== Dataset excerpts ==
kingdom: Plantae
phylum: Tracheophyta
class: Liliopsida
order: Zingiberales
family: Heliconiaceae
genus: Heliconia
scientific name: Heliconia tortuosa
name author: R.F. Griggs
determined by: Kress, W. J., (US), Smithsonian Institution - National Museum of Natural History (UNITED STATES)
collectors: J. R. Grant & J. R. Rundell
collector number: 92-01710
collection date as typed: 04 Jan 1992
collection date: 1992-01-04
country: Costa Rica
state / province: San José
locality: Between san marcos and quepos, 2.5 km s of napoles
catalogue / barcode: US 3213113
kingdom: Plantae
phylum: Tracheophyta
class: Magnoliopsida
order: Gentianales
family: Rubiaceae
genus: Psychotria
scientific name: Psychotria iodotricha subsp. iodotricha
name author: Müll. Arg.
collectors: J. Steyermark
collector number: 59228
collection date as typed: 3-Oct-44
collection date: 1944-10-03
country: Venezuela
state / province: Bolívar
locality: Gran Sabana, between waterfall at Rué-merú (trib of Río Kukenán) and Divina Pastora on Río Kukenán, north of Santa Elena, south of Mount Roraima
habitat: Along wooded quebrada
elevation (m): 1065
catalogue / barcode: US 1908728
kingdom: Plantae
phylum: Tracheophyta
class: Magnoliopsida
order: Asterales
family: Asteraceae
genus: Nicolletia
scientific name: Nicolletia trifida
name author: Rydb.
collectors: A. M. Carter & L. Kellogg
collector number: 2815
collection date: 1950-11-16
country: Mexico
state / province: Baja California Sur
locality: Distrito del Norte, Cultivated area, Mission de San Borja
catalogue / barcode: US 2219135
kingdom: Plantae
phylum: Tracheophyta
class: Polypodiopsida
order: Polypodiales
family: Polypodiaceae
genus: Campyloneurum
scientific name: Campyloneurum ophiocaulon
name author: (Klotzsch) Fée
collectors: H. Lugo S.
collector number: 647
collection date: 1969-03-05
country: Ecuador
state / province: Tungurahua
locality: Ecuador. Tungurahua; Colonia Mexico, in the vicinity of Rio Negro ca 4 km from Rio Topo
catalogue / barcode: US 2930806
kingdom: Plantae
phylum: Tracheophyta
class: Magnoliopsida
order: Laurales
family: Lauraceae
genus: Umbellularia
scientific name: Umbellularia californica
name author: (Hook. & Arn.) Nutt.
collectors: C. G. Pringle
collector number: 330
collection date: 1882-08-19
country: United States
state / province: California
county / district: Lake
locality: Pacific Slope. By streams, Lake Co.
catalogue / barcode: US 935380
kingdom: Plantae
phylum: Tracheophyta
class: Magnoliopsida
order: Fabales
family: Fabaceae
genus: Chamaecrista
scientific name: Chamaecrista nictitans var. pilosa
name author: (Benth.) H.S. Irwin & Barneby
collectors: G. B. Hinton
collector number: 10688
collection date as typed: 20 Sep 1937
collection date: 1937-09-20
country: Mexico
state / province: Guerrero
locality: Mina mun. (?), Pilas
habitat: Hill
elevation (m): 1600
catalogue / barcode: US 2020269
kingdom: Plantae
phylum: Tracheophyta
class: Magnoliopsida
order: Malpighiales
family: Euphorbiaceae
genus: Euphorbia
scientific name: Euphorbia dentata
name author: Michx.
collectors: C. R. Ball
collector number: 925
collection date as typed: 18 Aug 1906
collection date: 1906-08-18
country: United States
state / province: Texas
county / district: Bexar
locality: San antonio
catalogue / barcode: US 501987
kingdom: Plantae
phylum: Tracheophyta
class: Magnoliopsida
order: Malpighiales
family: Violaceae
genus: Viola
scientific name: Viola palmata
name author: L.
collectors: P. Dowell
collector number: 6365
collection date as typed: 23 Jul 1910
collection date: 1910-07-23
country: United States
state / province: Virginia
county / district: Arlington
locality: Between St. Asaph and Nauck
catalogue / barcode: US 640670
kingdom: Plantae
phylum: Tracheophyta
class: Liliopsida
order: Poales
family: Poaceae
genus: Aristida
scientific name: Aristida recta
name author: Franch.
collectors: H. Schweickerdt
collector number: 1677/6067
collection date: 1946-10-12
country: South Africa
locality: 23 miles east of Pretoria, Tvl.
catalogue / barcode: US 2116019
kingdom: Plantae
===
Recast the lines between the one holding "catalogue / barcode: US 1908728" and the one holding "name author: L.", inclusive, as a Markdown table with two columns, Row and Record line. Number each row and leave out any blank lines.

■ Exercise result ■
| Row | Record line |
|---|---|
| 1 | catalogue / barcode: US 1908728 |
| 2 | kingdom: Plantae |
| 3 | phylum: Tracheophyta |
| 4 | class: Magnoliopsida |
| 5 | order: Asterales |
| 6 | family: Asteraceae |
| 7 | genus: Nicolletia |
| 8 | scientific name: Nicolletia trifida |
| 9 | name author: Rydb. |
| 10 | collectors: A. M. Carter & L. Kellogg |
| 11 | collector number: 2815 |
| 12 | collection date: 1950-11-16 |
| 13 | country: Mexico |
| 14 | state / province: Baja California Sur |
| 15 | locality: Distrito del Norte, Cultivated area, Mission de San Borja |
| 16 | catalogue / barcode: US 2219135 |
| 17 | kingdom: Plantae |
| 18 | phylum: Tracheophyta |
| 19 | class: Polypodiopsida |
| 20 | order: Polypodiales |
| 21 | family: Polypodiaceae |
| 22 | genus: Campyloneurum |
| 23 | scientific name: Campyloneurum ophiocaulon |
| 24 | name author: (Klotzsch) Fée |
| 25 | collectors: H. Lugo S. |
| 26 | collector number: 647 |
| 27 | collection date: 1969-03-05 |
| 28 | country: Ecuador |
| 29 | state / province: Tungurahua |
| 30 | locality: Ecuador. Tungurahua; Colonia Mexico, in the vicinity of Rio Negro ca 4 km from Rio Topo |
| 31 | catalogue / barcode: US 2930806 |
| 32 | kingdom: Plantae |
| 33 | phylum: Tracheophyta |
| 34 | class: Magnoliopsida |
| 35 | order: Laurales |
| 36 | family: Lauraceae |
| 37 | genus: Umbellularia |
| 38 | scientific name: Umbellularia californica |
| 39 | name author: (Hook. & Arn.) Nutt. |
| 40 | collectors: C. G. Pringle |
| 41 | collector number: 330 |
| 42 | collection date: 1882-08-19 |
| 43 | country: United States |
| 44 | state / province: California |
| 45 | county / district: Lake |
| 46 | locality: Pacific Slope. By streams, Lake Co. |
| 47 | catalogue / barcode: US 935380 |
| 48 | kingdom: Plantae |
| 49 | phylum: Tracheophyta |
| 50 | class: Magnoliopsida |
| 51 | order: Fabales |
| 52 | family: Fabaceae |
| 53 | genus: Chamaecrista |
| 54 | scientific name: Chamaecrista nictitans var. pilosa |
| 55 | name author: (Benth.) H.S. Irwin & Barneby |
| 56 | collectors: G. B. Hinton |
| 57 | collector number: 10688 |
| 58 | collection date as typed: 20 Sep 1937 |
| 59 | collection date: 1937-09-20 |
| 60 | country: Mexico |
| 61 | state / province: Guerrero |
| 62 | locality: Mina mun. (?), Pilas |
| 63 | habitat: Hill |
| 64 | elevation (m): 1600 |
| 65 | catalogue / barcode: US 2020269 |
| 66 | kingdom: Plantae |
| 67 | phylum: Tracheophyta |
| 68 | class: Magnoliopsida |
| 69 | order: Malpighiales |
| 70 | family: Euphorbiaceae |
| 71 | genus: Euphorbia |
| 72 | scientific name: Euphorbia dentata |
| 73 | name author: Michx. |
| 74 | collectors: C. R. Ball |
| 75 | collector number: 925 |
| 76 | collection date as typed: 18 Aug 1906 |
| 77 | collection date: 1906-08-18 |
| 78 | country: United States |
| 79 | state / province: Texas |
| 80 | county / district: Bexar |
| 81 | locality: San antonio |
| 82 | catalogue / barcode: US 501987 |
| 83 | kingdom: Plantae |
| 84 | phylum: Tracheophyta |
| 85 | class: Magnoliopsida |
| 86 | order: Malpighiales |
| 87 | family: Violaceae |
| 88 | genus: Viola |
| 89 | scientific name: Viola palmata |
| 90 | name author: L. |